======== SUPPLIED TEXT
In normal case we should see things as on the second node (that is not been stuck):
WARN 2024-07-19 18:45:19,544 [shard 0: gms] gossip - === Gossip round FAIL: seastar::abort_requested_exception (abort requested)
INFO 2024-07-19 18:45:19,544 [shard 0: gms] gossip - Gossip loop is not scheduled because it is disabled
INFO 2024-07-19 18:45:20,718 [shard 0:main] gossip - Disable and wait for gossip loop started
INFO 2024-07-19 18:45:20,718 [shard 0:main] gossip - Gossip is now stopped
INFO 2024-07-19 18:45:20,718 [shard 0:main] storage_service - Stop transport: stop_gossiping done
INFO 2024-07-19 18:45:20,718 [shard 0:main] messaging_service - Shutting down nontls server
INFO 2024-07-19 18:45:20,718 [shard 0:main] messaging_service - Shutting down tls server
INFO 2024-07-19 18:45:20,718 [shard 0:main] messaging_service - Shutting down tls server - Done
From this it looks like the gossip protocol might be stuck on the leader node somehow - not seeing the the logs on node 1 for "Disable and wait for gossip loop started" and "Gossip is now stopped". Looks like the gossip subsystem stays up on the node 1 for some reason and tries to continue doing stuff.
================
(REQUIREMENT A) Summarize the log excerpt above in two sentences.
======== DATA SHOWN
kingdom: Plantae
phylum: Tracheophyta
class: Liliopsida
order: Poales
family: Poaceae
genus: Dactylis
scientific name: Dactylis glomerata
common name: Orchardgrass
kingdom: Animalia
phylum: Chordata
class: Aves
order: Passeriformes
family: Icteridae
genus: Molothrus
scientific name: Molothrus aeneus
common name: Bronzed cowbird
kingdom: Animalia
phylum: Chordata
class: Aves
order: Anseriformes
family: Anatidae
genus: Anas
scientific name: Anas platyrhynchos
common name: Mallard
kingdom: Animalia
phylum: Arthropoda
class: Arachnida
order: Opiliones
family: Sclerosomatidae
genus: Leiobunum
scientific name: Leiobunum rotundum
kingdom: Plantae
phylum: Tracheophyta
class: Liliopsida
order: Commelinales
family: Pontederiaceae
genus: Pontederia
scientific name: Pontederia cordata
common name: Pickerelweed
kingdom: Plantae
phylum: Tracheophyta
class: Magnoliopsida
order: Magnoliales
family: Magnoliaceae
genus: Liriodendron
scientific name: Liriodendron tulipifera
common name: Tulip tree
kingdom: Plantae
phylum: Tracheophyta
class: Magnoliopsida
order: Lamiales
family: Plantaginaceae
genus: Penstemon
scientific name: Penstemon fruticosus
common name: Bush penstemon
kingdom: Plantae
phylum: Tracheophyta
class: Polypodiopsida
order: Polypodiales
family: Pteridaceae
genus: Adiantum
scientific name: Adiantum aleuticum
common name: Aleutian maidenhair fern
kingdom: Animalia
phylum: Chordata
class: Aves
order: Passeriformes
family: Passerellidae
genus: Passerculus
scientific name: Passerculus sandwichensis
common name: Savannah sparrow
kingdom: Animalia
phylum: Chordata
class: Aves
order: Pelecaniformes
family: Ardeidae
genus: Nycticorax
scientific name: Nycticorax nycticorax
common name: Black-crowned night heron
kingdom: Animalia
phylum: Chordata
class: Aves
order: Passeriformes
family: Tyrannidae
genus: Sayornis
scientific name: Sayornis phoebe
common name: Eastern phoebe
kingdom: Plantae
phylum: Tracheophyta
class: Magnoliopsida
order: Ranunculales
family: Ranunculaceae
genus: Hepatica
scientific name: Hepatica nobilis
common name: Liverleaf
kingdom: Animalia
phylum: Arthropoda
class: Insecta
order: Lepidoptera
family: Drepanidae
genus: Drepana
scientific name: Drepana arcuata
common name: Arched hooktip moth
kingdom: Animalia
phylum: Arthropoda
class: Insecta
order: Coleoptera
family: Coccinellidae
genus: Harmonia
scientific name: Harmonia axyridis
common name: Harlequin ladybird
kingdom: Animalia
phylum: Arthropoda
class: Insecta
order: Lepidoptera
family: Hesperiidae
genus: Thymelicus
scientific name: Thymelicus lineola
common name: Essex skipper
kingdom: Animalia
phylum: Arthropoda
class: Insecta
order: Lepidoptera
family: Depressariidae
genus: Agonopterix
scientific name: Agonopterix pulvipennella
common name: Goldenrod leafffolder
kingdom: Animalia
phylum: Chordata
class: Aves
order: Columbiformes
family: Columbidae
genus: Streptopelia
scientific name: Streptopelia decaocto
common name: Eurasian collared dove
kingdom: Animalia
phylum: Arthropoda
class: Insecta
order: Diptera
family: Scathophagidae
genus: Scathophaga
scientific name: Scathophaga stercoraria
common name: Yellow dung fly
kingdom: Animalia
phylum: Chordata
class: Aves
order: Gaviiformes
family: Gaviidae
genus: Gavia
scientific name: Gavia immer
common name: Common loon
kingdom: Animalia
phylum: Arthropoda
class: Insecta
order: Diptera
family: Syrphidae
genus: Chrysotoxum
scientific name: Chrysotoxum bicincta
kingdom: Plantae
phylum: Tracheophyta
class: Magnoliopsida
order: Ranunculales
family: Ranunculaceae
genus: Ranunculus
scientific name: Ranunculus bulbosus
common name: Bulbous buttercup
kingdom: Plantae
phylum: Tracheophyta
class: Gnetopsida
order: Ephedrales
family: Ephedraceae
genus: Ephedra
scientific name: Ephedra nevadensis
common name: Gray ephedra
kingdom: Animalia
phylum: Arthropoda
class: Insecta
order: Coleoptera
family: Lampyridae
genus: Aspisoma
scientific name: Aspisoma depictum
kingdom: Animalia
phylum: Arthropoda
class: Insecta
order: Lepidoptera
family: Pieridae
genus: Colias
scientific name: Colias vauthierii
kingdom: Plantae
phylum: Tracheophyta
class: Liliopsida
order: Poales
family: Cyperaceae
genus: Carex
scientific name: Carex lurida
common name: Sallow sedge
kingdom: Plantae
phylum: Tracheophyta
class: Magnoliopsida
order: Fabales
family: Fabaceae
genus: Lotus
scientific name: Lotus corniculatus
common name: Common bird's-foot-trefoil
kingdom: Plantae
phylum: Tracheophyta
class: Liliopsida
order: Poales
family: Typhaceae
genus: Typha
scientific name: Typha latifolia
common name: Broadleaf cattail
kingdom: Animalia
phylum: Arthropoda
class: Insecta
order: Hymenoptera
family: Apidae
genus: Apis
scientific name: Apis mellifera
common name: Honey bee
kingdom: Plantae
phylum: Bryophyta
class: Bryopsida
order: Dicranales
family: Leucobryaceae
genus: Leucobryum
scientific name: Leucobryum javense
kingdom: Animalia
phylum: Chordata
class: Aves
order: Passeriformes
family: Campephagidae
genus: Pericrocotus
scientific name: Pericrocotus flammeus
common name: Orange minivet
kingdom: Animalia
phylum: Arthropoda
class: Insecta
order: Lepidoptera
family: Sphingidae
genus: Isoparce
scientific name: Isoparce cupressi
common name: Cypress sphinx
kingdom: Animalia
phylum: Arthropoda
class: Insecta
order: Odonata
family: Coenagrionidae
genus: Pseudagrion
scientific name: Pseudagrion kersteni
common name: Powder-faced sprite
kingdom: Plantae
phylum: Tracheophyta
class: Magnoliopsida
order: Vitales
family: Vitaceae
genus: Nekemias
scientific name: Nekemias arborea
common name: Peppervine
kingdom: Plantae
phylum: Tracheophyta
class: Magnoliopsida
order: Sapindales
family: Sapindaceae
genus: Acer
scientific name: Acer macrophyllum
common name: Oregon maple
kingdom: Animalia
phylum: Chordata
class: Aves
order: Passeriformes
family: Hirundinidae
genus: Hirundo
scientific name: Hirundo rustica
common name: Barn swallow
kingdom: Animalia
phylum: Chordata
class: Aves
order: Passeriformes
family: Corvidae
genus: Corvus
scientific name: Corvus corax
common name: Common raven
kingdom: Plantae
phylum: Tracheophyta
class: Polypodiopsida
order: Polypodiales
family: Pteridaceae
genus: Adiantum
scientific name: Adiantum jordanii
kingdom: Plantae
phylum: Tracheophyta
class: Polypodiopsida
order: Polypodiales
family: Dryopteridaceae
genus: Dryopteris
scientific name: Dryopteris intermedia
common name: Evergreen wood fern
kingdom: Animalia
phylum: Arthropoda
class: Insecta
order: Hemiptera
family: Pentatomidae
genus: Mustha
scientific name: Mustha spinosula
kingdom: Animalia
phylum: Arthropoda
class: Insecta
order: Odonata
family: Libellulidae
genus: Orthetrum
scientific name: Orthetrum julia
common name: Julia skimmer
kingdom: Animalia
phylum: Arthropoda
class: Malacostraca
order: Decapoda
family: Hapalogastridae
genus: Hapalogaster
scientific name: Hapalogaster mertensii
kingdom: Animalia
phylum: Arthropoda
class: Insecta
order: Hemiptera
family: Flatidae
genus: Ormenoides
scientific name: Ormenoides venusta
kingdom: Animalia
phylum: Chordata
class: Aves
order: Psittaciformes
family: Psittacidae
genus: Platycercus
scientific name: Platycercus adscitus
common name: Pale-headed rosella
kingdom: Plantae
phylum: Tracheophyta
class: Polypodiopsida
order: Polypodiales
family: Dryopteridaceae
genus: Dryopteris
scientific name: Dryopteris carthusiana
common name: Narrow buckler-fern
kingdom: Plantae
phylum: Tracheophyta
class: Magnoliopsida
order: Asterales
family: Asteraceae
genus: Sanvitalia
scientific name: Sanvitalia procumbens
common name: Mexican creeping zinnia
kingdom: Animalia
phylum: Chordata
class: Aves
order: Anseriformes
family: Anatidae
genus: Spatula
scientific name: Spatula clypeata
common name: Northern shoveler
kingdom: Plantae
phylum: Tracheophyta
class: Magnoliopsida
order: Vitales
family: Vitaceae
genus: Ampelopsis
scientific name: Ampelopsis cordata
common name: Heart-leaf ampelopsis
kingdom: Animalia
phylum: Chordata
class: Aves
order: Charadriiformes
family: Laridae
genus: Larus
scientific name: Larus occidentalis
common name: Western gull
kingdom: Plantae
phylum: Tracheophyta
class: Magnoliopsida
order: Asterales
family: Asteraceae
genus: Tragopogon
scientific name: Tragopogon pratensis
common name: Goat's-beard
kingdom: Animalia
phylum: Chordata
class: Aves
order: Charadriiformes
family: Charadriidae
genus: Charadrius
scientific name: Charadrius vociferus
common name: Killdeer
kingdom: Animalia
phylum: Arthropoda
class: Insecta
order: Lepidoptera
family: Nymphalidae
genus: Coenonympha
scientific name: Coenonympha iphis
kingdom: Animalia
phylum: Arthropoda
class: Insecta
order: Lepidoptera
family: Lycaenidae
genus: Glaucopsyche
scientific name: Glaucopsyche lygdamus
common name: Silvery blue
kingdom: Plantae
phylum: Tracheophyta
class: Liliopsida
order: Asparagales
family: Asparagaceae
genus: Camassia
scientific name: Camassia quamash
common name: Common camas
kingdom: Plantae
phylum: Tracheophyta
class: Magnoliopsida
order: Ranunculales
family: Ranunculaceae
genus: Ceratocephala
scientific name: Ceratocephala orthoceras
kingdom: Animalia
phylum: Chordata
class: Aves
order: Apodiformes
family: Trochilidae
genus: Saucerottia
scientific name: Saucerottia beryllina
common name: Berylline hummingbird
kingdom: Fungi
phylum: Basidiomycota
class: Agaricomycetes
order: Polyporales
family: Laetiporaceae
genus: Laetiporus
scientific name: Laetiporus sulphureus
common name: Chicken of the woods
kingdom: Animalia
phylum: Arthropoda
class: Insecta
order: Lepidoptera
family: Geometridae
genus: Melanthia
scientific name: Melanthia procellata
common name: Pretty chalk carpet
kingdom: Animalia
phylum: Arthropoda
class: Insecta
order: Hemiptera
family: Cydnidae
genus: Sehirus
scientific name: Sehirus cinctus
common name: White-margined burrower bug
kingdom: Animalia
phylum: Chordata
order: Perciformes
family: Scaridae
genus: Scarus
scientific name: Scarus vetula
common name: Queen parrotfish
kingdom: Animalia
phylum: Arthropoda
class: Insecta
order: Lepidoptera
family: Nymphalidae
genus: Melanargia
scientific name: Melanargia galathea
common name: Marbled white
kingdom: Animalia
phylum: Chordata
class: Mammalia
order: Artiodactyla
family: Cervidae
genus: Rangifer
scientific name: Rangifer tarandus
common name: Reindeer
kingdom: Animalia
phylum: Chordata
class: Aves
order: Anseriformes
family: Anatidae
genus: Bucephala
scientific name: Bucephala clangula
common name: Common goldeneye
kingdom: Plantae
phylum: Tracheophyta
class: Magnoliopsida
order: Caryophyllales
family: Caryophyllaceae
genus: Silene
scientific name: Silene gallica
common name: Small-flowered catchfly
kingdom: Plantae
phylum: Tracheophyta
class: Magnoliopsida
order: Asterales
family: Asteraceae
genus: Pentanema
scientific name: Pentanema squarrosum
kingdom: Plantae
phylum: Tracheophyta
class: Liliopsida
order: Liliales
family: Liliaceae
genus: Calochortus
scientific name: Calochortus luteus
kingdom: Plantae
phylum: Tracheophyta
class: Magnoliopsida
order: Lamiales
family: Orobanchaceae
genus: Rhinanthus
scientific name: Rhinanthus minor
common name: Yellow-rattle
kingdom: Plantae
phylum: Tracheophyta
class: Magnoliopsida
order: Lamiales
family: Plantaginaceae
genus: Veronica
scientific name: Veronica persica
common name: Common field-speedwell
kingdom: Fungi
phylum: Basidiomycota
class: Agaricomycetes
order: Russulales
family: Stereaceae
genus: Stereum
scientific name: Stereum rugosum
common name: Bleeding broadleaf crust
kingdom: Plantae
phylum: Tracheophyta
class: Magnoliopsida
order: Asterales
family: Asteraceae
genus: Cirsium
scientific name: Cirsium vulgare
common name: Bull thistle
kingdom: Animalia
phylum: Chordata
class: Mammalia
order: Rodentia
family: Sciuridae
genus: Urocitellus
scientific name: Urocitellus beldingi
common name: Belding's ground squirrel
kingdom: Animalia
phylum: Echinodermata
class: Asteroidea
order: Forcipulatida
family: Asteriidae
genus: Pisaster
================
(REQUIREMENT B) Reproduce the records word for word, from the first line of the records up to and including the line that contains "scientific name: Adiantum aleuticum".

(RESPONSE A) On the second node, which did not get stuck, the logs show a gossip round failing with an abort-requested exception, the gossip loop being disabled and stopped, and the messaging service shutting down its servers. Because node 1 lacks the "Disable and wait for gossip loop started" and "Gossip is now stopped" lines, the gossip protocol appears stuck on the leader node, where the gossip subsystem stays up and keeps trying to do work.

(RESPONSE B)
kingdom: Plantae
phylum: Tracheophyta
class: Liliopsida
order: Poales
family: Poaceae
genus: Dactylis
scientific name: Dactylis glomerata
common name: Orchardgrass
kingdom: Animalia
phylum: Chordata
class: Aves
order: Passeriformes
family: Icteridae
genus: Molothrus
scientific name: Molothrus aeneus
common name: Bronzed cowbird
kingdom: Animalia
phylum: Chordata
class: Aves
order: Anseriformes
family: Anatidae
genus: Anas
scientific name: Anas platyrhynchos
common name: Mallard
kingdom: Animalia
phylum: Arthropoda
class: Arachnida
order: Opiliones
family: Sclerosomatidae
genus: Leiobunum
scientific name: Leiobunum rotundum
kingdom: Plantae
phylum: Tracheophyta
class: Liliopsida
order: Commelinales
family: Pontederiaceae
genus: Pontederia
scientific name: Pontederia cordata
common name: Pickerelweed
kingdom: Plantae
phylum: Tracheophyta
class: Magnoliopsida
order: Magnoliales
family: Magnoliaceae
genus: Liriodendron
scientific name: Liriodendron tulipifera
common name: Tulip tree
kingdom: Plantae
phylum: Tracheophyta
class: Magnoliopsida
order: Lamiales
family: Plantaginaceae
genus: Penstemon
scientific name: Penstemon fruticosus
common name: Bush penstemon
kingdom: Plantae
phylum: Tracheophyta
class: Polypodiopsida
order: Polypodiales
family: Pteridaceae
genus: Adiantum
scientific name: Adiantum aleuticum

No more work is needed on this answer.